Extrait:
▼

Le bijou en losange du verso n’a guère de lien avec l’inscription « memor fui dierum antiquorum » ; en revanche, il fonctionne parfaitement comme « miroir refermé », avec son couvercle frappé de la Croix, l’instrument du pardon divin.
Pris entre des contraintes multiples, l’imagier ne cherchait pas à faire sens à chaque image : mais du moins en suggérait-il la possibilité, procurant au lecteur d’alors comme d’aujourd’hui le plaisir de la devinette.
La meilleure pratique (SCOOP !)
Die best Practica, 1498, Leipzig, imprimé par Konrad Kachelofen, Wurttembergische Landesbibliothek,Stuttgart, Inc. fol. 13312b
Cette feuille volante a pour titre deux vers humoristiques :
La meilleure des prédictions, je veux dire, est exacte pour tout le monde |
Die best Practica ich mein , trifft an alle mensche gemein |
Les sous-titres des deux images font une jeu de mot entre Angel (le hameçon) et Engel (l’ange), qui en allemand comme en français est quelquefois féminin).

▲

Entrées du corpus:
▼

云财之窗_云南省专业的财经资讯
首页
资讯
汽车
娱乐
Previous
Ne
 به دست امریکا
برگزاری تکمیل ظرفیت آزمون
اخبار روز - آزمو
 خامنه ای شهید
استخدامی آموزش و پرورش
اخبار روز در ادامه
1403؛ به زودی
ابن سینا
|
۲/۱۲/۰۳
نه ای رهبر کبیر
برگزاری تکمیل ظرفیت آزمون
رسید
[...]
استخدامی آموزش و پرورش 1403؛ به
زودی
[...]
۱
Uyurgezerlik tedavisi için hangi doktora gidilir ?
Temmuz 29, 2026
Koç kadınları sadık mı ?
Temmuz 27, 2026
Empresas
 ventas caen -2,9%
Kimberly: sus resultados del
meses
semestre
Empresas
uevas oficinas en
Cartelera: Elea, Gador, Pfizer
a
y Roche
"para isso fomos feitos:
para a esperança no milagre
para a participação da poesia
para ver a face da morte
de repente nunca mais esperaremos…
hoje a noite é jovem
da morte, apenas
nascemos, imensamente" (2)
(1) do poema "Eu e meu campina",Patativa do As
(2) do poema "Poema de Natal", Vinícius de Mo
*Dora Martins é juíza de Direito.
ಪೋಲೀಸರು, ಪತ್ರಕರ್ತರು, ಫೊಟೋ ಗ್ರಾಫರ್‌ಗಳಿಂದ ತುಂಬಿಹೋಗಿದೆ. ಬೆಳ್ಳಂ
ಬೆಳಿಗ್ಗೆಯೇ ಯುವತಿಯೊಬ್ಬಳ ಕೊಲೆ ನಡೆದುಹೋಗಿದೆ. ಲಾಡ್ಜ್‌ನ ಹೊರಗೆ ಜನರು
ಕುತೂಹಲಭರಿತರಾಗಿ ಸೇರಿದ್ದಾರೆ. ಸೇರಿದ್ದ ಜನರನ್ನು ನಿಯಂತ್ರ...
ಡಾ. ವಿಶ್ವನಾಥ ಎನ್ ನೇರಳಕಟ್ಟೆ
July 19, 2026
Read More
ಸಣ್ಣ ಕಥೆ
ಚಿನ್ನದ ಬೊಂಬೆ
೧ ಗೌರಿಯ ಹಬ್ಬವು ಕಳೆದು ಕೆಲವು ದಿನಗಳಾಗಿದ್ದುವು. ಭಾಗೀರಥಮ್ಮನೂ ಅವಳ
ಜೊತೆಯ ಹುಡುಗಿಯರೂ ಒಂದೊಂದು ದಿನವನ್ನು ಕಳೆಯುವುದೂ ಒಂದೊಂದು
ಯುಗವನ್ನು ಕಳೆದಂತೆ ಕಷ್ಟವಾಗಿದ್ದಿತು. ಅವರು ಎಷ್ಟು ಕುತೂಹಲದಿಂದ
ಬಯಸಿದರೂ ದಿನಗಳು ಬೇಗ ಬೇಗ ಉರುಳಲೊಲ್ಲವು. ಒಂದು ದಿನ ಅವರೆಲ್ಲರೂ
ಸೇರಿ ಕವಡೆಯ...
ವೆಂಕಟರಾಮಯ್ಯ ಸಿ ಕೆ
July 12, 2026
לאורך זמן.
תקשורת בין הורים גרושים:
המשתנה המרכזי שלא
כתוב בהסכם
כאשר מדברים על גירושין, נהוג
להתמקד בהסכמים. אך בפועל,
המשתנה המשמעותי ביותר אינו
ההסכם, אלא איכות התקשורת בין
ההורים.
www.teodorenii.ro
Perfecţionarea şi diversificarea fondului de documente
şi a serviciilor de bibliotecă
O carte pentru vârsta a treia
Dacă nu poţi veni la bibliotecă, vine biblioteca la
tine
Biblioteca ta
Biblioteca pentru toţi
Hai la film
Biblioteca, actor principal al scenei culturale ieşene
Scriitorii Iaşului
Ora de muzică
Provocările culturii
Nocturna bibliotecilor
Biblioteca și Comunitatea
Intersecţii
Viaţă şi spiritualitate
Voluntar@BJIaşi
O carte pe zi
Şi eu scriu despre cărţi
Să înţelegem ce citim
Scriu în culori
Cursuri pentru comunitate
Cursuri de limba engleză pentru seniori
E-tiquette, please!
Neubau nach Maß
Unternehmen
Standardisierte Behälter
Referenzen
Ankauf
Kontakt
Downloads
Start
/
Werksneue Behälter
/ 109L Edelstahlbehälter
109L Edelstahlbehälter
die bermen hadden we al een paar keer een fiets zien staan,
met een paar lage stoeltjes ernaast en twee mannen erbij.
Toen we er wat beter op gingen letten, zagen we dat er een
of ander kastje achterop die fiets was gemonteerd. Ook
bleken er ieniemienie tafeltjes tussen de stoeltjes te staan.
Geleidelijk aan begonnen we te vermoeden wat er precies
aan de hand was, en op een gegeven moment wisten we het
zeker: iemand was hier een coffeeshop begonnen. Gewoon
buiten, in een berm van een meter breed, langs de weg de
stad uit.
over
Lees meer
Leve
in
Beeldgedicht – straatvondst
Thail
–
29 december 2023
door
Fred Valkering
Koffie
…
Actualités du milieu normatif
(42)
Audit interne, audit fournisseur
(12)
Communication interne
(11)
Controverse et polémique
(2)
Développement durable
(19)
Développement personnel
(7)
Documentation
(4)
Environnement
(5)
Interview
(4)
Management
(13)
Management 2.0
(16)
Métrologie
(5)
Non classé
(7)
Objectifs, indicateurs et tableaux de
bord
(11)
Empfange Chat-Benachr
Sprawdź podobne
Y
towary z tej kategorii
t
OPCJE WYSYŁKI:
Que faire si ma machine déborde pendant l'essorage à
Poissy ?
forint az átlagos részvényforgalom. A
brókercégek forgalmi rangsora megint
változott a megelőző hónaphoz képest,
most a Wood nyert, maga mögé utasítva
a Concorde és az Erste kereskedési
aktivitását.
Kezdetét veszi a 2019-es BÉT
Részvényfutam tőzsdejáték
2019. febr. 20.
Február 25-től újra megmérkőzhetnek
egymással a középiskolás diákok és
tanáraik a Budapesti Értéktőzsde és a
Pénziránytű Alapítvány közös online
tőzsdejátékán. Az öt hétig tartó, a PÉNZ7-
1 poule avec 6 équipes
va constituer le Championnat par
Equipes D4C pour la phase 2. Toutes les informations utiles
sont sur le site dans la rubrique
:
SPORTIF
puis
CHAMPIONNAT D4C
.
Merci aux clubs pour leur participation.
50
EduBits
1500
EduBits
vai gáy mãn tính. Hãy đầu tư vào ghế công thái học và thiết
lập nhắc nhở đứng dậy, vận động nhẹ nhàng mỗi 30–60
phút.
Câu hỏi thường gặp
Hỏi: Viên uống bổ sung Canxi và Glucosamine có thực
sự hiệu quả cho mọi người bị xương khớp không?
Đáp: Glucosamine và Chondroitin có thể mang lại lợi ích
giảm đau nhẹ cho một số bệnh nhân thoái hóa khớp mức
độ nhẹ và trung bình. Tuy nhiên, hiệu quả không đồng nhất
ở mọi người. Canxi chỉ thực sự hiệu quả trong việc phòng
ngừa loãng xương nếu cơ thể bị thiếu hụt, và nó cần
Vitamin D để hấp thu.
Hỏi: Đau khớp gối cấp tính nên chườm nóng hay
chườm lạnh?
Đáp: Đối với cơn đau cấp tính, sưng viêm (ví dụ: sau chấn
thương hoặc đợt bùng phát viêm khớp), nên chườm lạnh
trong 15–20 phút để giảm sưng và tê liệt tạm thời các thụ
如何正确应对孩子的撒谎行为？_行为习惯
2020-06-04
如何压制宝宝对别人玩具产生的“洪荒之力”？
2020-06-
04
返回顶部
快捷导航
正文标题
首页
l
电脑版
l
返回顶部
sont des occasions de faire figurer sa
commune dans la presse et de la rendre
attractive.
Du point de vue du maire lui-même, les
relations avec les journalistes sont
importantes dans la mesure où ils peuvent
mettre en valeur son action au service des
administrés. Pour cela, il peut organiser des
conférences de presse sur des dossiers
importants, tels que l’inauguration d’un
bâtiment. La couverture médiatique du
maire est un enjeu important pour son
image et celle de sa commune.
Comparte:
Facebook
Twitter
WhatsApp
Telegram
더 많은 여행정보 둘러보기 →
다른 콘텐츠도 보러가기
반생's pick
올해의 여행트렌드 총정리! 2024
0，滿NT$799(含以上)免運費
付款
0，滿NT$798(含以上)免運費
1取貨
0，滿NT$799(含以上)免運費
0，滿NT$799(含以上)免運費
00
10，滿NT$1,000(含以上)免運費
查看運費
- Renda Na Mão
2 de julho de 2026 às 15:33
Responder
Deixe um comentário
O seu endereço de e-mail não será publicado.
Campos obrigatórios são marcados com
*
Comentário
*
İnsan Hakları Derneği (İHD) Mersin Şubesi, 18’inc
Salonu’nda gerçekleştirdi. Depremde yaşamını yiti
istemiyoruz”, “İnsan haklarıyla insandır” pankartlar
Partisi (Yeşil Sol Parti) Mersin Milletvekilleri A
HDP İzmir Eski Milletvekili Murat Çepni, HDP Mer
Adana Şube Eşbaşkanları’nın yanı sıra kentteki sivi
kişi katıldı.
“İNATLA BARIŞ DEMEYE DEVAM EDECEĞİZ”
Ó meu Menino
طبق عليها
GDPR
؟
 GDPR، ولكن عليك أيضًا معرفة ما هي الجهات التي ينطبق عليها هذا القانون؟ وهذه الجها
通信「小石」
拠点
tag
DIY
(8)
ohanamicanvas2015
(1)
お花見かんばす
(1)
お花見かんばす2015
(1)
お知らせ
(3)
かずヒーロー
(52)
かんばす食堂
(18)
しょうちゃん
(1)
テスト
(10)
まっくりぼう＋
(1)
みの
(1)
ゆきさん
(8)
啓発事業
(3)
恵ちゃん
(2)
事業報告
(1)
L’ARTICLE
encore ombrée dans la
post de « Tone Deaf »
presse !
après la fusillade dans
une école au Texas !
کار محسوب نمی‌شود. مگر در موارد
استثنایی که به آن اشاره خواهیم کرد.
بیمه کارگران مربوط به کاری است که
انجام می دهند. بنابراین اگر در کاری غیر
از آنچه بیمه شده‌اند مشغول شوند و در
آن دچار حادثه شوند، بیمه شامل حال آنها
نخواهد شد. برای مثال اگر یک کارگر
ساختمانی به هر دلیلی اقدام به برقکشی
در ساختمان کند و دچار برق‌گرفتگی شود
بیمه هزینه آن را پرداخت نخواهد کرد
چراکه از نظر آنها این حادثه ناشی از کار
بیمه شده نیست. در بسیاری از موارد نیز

▲

Liste des activités:
1. D'après l'extrait, qui a imprimé la feuille volante « Die best Practica » en 1498 ?
2. Poursuivez, s'il vous plaît, l'extrait consacré à la feuille volante « Die best Practica » à partir de sa dernière phrase.

Réponses par consigne:
1. Konrad Kachelofen, à Leipzig.

2.
L’image compare donc le miroir à un hameçon :
- celui de la mauvaise ange ne montre rien au couple d’amoureux et les laisse dans l’illusion ;
- celui de la bonne ange montre un crâne aux trois passants, les invitant à se préparer à la mort.
Sont également comparées deux espèces de chardon [41] :
- à gauche, avec ses tiges piquantes, probablement le « chardon aux ânes » (Onopordum acanthium) connu pour les flatulences qu’il occasionne à ces animaux ;
- à droite, une plante comestible, probablement un cardon cultivé (Cynara cardunculus).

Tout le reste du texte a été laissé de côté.